Güvencesizlik Döngüsü
Elif Hacısalihoğlu ise, “Güvencesizlik Döngüsünde Vazgeçil(e)meyen Güvence Arayışı: Çalışma, Geçim ve Sosyal Yardım Bağı” isimli çalışmasında, Recep Kapar gibi, sosyal yardım alanların tembelleştikleri, “yardım bağımlısı” oldukları yolundaki yaygın eleştiriden yola çıkıp bu eleştiriyi yapanların gözlerinden kaçan bir unsura odaklanıyor: sosyal yardım ile güvencesizlik arasındaki ilişki.
Hacısalihoğlu, “Bu çalışmada güvencesizlik, kapitalist üretim koşullarına içkin, işçi sınıfı ve sermaye sınıfı arasındaki ilişkide kurulan, ilişkideki tabiiyeti niteleyen, üretim noktasından başlayarak, yaşamın tümünü kapsayan bir deneyim olarak görülmektedir” diyor ve Bahçe ve Köse’ye benzer şekilde, sosyal yardımı geniş bir çerçeve içinden görebilmemizi sağlıyor.

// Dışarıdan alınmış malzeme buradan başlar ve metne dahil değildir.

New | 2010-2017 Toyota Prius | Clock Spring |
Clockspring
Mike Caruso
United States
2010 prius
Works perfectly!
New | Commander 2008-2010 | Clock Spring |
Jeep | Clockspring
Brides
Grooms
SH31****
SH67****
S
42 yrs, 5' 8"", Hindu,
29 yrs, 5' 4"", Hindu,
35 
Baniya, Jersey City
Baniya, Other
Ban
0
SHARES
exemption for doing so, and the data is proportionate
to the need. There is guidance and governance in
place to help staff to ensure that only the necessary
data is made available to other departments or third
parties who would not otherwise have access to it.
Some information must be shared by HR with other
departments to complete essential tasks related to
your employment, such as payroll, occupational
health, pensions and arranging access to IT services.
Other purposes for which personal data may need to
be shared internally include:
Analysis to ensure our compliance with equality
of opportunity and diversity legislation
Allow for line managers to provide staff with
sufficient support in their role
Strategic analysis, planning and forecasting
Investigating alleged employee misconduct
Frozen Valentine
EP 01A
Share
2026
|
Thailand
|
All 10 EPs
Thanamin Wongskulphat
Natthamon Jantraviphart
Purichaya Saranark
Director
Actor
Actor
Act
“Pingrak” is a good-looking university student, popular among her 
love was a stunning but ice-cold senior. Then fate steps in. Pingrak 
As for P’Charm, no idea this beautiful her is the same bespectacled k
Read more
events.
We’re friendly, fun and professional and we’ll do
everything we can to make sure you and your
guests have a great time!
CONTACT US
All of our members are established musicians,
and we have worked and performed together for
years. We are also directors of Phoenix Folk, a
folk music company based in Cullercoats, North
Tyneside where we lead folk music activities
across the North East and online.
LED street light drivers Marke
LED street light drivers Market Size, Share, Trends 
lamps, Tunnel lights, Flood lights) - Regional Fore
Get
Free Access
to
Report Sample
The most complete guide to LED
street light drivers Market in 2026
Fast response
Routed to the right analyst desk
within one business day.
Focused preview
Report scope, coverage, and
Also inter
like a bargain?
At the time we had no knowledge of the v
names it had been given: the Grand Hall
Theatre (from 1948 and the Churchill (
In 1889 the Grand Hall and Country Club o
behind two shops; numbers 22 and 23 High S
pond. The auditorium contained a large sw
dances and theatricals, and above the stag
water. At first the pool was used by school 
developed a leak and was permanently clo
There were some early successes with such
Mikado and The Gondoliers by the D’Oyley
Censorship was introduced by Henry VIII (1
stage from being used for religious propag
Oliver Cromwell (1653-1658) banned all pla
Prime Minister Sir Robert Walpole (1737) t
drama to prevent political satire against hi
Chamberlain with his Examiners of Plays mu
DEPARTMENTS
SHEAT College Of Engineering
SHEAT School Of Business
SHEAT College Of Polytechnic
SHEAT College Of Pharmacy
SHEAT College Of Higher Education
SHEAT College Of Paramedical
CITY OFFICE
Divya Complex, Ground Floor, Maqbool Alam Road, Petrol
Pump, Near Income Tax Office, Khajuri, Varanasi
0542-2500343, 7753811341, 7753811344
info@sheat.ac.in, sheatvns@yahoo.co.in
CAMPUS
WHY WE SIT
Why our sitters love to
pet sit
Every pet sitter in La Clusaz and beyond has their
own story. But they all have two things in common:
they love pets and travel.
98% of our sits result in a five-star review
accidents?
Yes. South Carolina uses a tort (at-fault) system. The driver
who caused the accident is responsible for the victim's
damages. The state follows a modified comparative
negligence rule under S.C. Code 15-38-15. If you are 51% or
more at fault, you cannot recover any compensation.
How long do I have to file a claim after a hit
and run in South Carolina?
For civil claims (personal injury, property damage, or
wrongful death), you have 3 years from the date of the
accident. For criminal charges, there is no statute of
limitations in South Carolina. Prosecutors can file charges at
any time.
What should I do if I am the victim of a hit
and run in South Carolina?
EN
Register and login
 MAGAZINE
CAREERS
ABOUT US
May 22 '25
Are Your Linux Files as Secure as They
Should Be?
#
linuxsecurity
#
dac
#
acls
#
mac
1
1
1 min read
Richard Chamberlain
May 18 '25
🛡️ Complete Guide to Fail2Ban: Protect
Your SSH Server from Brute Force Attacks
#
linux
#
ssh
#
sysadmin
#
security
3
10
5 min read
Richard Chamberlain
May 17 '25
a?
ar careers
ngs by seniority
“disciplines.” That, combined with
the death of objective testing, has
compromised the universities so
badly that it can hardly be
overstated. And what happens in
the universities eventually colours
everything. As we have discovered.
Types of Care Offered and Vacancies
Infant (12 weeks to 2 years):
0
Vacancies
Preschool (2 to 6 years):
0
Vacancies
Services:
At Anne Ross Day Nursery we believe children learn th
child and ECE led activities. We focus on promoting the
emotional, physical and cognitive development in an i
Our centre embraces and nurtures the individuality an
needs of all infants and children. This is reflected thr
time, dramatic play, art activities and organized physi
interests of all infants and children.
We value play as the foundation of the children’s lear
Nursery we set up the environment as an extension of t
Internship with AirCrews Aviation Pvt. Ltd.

Bu çerçevenin çizilmesinin tek yolu, yardım alan kişilerin geçim süreçlerini içeren, onların sosyal yardım olgusuyla etkileşimlerini ve tabiri caizse verdikleri sınavı odağına alan bir tahlildir. Hacısalihoğlu da bu amaçla süreci yardım alanların gözünden görmeye çalışıyor. Yazarın derlemeye yaptığı bir başka önemli katkı ise sosyal yardım, çalışma yaşamı ve güvencesizlik arasındaki bağlara toplumsal cinsiyet ilişkilerini de dahil ederek sosyal yardım alan kadınların iki kat kırılgan hale geldiklerini ortaya koyması.
İslâmcı Refah Rejimi ve Siyaset
Utku Balaban’ın “İslamcı Refah Rejimi ve Siyaset: Yeni Korporatizmin Bölgesel Oy Dağılımına Etkileri” başlıklı makalesi ise sosyal yardım sisteminde 2010 yılından itibaren gerçekleşen dönüşümlerin bu yardımların bölgesel bölüşümüne ilişkin sonuçlarına eğiliyor. Yazara göre iktidarın 2010’lu yıllardan itibaren kurduğu İslâmcı ögeler içeren refah rejimini biçimleyen üç etmen var: “Aile ve Sosyal Politikalar Bakanlığı’nın sosyal politika alanında merkezileşen konumu, bölgesel tahsisatı sistematikleştirme çabaları ve aktarım programlarının hem uygulamanın geneli hem de faydalanıcıya sunum açısından nispeten süreklilik kazanmaya başlaması” (s. 129). Geniş çaplı olan, grafik ve tablolarla desteklenen araştırmanın ortaya koyduğu en çarpıcı sonuçlardan birine göre, sosyal yardım ile oy dağılımı arasında pozitif bir korelasyon olduğuna yönelik kanıya şüpheyle yaklaşmamız gerekiyor.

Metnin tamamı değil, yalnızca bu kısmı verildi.